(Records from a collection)
════════

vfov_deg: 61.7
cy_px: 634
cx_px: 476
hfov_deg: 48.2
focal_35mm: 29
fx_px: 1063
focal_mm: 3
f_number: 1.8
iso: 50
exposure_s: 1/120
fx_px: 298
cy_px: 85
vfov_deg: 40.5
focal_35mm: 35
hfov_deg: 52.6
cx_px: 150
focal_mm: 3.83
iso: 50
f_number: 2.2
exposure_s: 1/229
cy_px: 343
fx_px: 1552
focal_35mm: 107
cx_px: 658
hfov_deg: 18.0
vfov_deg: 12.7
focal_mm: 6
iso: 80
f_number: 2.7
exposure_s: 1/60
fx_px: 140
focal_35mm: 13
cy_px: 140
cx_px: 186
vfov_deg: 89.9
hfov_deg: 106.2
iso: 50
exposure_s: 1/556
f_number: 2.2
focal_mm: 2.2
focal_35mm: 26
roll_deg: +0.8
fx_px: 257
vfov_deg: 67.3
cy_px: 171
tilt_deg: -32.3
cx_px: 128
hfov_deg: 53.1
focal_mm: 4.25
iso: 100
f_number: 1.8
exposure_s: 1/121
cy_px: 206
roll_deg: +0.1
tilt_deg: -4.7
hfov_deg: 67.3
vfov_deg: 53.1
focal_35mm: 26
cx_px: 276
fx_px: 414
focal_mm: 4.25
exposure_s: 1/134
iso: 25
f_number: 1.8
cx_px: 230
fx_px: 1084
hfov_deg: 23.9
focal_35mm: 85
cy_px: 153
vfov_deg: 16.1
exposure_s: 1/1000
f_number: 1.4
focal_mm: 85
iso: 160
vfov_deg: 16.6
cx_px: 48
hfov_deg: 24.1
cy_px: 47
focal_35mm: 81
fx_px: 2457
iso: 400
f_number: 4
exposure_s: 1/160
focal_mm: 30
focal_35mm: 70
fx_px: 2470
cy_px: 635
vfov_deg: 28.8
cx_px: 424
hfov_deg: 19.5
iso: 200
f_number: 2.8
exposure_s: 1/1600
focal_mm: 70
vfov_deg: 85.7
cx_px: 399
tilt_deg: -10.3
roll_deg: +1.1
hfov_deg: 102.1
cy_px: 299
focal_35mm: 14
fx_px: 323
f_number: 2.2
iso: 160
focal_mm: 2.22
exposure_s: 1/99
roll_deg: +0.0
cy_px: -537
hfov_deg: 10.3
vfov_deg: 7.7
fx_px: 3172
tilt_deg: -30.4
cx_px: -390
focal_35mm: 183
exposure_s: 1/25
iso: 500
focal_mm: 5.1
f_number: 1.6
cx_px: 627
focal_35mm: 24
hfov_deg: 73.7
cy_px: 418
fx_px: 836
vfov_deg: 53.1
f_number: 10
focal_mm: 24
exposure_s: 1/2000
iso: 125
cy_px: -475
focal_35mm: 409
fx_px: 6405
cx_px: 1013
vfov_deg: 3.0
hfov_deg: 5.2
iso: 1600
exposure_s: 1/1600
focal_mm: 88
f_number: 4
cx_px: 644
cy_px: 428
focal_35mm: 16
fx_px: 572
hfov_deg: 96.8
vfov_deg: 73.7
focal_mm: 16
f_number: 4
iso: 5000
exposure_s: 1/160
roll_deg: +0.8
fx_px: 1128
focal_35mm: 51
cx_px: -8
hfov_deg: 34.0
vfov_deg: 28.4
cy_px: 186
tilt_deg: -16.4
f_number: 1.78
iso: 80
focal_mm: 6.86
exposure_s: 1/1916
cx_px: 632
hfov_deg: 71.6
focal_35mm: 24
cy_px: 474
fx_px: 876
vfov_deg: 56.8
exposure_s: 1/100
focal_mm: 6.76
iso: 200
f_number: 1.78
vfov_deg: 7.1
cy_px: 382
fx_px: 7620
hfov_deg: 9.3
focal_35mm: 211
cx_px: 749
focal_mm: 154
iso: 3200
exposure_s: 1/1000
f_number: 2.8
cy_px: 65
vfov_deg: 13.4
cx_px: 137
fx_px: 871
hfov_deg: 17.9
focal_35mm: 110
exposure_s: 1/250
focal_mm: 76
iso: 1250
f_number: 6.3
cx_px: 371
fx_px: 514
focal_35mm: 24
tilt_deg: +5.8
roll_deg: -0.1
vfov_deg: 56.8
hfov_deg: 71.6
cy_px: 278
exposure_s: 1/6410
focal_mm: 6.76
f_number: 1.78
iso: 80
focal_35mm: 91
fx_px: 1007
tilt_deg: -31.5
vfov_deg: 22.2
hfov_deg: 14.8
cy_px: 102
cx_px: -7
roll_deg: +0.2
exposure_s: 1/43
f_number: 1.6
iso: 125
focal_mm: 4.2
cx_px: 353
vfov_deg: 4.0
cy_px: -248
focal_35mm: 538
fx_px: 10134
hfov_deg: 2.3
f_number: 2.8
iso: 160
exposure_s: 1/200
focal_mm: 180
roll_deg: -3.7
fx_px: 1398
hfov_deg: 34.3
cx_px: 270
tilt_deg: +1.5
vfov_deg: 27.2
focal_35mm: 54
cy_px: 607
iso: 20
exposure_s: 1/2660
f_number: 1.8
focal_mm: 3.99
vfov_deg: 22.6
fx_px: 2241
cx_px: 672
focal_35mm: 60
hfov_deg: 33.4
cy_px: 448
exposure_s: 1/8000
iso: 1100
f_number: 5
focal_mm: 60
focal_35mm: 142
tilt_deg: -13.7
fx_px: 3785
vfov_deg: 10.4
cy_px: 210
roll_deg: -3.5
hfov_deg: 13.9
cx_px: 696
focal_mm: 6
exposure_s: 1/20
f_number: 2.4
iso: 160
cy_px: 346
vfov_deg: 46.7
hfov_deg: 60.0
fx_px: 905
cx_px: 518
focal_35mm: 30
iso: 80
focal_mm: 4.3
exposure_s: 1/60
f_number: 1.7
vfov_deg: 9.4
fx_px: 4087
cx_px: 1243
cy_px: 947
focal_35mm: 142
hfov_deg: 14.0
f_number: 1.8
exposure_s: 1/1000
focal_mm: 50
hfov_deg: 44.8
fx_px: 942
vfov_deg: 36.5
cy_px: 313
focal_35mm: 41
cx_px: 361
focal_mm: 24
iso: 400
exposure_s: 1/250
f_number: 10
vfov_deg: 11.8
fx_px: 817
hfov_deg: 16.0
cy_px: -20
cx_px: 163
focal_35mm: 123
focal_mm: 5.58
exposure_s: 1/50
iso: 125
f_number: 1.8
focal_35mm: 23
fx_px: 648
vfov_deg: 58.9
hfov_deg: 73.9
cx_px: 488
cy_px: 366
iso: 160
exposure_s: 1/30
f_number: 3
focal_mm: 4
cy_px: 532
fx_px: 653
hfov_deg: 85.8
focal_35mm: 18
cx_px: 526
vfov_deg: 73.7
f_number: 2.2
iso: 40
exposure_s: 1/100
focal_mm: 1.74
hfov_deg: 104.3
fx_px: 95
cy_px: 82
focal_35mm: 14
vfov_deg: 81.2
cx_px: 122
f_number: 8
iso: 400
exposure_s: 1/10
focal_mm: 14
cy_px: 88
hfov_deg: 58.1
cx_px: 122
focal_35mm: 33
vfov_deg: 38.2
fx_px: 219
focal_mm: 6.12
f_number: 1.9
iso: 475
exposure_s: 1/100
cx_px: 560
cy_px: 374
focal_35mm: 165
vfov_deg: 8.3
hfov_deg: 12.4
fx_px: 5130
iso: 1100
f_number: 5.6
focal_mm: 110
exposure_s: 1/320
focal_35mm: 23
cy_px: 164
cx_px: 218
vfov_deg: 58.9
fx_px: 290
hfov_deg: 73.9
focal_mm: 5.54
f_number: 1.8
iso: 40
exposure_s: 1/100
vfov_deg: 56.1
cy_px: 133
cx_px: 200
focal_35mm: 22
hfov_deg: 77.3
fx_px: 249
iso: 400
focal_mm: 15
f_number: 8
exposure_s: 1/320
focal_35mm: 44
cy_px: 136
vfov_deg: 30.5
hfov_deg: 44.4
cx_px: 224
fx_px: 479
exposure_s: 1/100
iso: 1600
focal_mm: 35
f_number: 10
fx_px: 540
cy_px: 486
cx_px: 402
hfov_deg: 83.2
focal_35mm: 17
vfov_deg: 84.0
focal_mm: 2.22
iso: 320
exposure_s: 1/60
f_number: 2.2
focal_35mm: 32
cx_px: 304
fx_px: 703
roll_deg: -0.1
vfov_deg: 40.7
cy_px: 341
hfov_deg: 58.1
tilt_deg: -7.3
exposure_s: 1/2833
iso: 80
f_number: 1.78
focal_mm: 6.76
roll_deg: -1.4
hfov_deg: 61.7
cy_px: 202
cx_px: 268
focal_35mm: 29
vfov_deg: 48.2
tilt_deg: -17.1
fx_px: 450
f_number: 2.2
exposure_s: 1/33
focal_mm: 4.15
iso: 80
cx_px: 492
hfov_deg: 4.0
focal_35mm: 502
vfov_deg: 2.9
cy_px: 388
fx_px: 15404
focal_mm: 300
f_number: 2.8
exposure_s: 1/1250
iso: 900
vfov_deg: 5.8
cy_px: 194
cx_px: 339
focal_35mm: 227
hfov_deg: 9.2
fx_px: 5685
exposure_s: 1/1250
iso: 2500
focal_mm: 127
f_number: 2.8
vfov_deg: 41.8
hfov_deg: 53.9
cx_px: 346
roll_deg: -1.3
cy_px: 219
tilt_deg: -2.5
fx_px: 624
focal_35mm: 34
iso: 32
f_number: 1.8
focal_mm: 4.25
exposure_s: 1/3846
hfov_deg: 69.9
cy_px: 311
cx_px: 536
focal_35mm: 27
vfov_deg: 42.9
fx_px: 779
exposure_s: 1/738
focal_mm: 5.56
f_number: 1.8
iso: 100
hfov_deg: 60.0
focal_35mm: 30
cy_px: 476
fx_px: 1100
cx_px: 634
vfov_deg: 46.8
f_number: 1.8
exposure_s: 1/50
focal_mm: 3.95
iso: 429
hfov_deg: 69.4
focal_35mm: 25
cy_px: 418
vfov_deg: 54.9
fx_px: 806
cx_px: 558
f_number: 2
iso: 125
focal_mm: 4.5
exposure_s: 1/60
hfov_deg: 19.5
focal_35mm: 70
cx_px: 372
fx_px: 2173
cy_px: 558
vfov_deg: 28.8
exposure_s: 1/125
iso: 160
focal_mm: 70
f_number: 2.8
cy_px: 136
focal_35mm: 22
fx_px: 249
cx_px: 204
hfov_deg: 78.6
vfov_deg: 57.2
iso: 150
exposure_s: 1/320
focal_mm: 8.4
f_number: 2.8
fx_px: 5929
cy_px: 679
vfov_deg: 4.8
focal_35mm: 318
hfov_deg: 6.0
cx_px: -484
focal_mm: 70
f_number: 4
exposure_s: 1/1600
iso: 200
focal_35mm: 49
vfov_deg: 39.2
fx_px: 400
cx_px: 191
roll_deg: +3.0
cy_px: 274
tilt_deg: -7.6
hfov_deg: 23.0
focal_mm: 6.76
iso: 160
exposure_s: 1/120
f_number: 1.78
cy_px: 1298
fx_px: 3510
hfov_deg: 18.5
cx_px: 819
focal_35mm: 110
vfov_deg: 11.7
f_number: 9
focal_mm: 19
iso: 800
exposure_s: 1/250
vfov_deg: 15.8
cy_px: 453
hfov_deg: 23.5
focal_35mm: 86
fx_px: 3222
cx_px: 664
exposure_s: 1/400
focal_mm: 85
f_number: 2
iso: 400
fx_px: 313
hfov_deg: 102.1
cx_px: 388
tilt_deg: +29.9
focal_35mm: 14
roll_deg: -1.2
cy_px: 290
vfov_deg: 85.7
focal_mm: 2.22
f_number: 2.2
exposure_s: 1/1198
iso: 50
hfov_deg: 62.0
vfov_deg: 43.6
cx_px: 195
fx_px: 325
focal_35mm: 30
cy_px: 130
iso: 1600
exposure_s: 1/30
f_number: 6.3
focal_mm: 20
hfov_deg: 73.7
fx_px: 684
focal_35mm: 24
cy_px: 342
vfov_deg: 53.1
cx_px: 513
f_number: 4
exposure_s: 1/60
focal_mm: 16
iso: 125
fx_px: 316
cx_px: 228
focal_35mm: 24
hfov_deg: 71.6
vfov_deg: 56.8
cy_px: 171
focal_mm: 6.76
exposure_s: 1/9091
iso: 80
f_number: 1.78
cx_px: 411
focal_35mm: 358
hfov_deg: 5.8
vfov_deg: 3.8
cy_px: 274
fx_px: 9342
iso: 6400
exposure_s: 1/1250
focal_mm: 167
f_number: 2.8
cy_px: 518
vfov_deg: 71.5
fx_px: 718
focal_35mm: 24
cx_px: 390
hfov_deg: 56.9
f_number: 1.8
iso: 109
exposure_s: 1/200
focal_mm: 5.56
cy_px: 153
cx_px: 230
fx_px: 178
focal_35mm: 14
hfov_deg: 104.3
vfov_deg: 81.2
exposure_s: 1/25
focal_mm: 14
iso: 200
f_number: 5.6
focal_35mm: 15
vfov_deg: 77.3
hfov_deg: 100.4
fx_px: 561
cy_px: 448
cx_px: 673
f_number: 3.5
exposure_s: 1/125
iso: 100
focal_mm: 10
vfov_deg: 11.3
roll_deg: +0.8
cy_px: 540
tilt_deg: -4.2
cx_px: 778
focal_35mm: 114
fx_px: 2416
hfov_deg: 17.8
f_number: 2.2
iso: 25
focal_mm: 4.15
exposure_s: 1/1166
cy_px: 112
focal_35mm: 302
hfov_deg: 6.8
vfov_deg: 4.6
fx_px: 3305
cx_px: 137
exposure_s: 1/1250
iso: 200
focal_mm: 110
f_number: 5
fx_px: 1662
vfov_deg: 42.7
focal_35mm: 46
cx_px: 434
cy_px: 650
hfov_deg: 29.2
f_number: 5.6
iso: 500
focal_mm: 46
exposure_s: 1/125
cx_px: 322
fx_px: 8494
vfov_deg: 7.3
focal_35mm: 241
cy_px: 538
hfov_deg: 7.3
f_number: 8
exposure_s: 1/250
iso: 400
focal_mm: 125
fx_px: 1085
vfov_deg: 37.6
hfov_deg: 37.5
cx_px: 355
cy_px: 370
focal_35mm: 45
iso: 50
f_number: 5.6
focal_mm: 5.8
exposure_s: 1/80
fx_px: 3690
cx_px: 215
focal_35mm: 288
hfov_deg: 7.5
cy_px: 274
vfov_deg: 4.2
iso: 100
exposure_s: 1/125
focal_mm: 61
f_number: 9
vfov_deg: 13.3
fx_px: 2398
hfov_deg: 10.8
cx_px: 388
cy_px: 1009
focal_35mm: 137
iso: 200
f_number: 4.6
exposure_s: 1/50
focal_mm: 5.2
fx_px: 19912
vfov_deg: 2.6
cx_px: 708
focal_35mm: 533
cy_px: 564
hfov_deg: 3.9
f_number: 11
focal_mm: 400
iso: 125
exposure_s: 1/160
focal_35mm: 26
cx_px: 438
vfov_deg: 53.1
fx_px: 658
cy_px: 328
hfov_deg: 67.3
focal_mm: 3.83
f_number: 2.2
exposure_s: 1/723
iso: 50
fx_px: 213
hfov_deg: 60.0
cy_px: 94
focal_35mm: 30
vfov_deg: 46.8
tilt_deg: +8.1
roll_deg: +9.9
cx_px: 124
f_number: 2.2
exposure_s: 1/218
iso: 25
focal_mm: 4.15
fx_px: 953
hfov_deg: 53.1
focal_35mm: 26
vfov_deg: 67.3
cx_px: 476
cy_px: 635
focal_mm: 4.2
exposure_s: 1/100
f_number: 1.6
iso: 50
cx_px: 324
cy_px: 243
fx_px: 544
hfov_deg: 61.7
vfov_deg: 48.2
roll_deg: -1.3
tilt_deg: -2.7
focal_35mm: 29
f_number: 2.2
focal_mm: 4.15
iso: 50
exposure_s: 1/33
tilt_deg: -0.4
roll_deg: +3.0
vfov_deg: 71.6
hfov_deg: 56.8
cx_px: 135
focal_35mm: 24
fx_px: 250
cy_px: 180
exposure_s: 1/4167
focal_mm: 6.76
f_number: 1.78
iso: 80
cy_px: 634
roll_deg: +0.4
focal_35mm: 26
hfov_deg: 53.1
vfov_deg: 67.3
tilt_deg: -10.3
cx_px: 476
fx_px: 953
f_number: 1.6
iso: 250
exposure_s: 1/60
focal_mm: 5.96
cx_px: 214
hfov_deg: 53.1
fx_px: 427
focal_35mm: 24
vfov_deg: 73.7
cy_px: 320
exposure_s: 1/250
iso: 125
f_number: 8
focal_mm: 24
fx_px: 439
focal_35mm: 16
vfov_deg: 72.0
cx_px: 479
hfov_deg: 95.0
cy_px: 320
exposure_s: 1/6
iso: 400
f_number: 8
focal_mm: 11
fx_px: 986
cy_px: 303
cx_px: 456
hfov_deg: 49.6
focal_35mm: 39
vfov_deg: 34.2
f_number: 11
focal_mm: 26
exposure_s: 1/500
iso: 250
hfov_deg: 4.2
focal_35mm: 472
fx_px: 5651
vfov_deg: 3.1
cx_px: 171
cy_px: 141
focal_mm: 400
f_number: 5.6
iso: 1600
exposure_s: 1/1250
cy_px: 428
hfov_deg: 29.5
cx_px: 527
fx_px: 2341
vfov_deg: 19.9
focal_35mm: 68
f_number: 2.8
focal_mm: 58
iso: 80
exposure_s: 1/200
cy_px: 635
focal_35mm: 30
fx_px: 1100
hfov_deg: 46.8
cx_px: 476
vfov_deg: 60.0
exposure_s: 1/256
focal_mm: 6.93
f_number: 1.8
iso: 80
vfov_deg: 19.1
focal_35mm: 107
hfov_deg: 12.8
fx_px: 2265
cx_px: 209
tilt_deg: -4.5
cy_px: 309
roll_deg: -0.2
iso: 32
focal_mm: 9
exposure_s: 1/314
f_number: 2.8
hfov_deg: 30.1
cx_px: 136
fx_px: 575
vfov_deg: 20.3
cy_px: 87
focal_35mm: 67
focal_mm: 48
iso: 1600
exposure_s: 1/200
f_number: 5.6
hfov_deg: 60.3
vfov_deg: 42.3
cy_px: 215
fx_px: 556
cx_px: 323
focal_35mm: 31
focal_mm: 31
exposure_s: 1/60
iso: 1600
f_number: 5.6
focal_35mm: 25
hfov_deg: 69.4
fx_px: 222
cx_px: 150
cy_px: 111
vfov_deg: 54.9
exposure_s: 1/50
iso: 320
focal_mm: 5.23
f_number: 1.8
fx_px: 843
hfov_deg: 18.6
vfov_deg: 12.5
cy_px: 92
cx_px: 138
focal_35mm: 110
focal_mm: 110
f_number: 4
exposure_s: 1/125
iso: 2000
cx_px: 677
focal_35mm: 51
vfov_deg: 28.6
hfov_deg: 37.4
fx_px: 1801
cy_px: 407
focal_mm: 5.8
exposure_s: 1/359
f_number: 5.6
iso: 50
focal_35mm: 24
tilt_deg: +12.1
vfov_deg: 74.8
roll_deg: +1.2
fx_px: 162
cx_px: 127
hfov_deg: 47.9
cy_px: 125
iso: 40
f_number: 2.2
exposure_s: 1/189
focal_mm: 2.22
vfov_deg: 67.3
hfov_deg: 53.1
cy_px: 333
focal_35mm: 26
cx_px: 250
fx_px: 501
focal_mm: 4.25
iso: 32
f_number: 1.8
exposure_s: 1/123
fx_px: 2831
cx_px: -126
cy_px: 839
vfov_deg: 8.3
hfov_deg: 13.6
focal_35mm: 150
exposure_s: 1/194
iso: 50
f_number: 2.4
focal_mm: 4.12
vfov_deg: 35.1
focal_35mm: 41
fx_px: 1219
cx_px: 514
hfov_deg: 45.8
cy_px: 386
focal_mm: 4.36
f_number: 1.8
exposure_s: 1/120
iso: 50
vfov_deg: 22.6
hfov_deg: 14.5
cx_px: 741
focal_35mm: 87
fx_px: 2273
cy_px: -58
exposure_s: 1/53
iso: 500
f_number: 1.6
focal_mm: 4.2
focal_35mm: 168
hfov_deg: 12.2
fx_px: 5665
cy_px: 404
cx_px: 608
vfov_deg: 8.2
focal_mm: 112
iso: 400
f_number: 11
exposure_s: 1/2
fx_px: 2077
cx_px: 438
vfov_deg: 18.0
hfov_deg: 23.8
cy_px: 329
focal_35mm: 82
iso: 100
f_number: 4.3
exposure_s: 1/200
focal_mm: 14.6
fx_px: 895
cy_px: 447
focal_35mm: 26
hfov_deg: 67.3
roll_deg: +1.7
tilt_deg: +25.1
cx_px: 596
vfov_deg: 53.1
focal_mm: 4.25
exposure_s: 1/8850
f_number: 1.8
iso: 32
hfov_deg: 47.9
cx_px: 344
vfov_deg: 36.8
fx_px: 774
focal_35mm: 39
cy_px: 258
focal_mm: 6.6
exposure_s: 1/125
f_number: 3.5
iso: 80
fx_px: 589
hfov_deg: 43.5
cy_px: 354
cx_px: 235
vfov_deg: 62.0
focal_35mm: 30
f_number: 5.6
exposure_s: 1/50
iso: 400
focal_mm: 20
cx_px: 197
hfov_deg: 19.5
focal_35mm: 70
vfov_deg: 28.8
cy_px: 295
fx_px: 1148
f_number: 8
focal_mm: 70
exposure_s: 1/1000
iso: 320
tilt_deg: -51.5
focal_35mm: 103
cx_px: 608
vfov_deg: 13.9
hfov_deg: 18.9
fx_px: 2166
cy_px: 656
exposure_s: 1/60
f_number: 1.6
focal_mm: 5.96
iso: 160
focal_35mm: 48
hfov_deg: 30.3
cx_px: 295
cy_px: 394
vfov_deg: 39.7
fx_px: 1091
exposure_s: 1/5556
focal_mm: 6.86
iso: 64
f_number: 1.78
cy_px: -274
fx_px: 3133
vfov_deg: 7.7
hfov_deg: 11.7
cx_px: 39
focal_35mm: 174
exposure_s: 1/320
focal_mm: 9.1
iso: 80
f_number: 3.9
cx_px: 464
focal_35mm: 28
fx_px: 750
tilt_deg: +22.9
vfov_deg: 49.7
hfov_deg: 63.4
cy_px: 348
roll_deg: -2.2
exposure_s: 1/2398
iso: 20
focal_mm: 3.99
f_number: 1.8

════════

For this exercise, output exactly the lines above from the line with "fx_px: 5685" to the line with "fx_px: 5929", counting both, and leave out the rest.

RESULT OF THIS TASK:
fx_px: 5685
exposure_s: 1/1250
iso: 2500
focal_mm: 127
f_number: 2.8
vfov_deg: 41.8
hfov_deg: 53.9
cx_px: 346
roll_deg: -1.3
cy_px: 219
tilt_deg: -2.5
fx_px: 624
focal_35mm: 34
iso: 32
f_number: 1.8
focal_mm: 4.25
exposure_s: 1/3846
hfov_deg: 69.9
cy_px: 311
cx_px: 536
focal_35mm: 27
vfov_deg: 42.9
fx_px: 779
exposure_s: 1/738
focal_mm: 5.56
f_number: 1.8
iso: 100
hfov_deg: 60.0
focal_35mm: 30
cy_px: 476
fx_px: 1100
cx_px: 634
vfov_deg: 46.8
f_number: 1.8
exposure_s: 1/50
focal_mm: 3.95
iso: 429
hfov_deg: 69.4
focal_35mm: 25
cy_px: 418
vfov_deg: 54.9
fx_px: 806
cx_px: 558
f_number: 2
iso: 125
focal_mm: 4.5
exposure_s: 1/60
hfov_deg: 19.5
focal_35mm: 70
cx_px: 372
fx_px: 2173
cy_px: 558
vfov_deg: 28.8
exposure_s: 1/125
iso: 160
focal_mm: 70
f_number: 2.8
cy_px: 136
focal_35mm: 22
fx_px: 249
cx_px: 204
hfov_deg: 78.6
vfov_deg: 57.2
iso: 150
exposure_s: 1/320
focal_mm: 8.4
f_number: 2.8
fx_px: 5929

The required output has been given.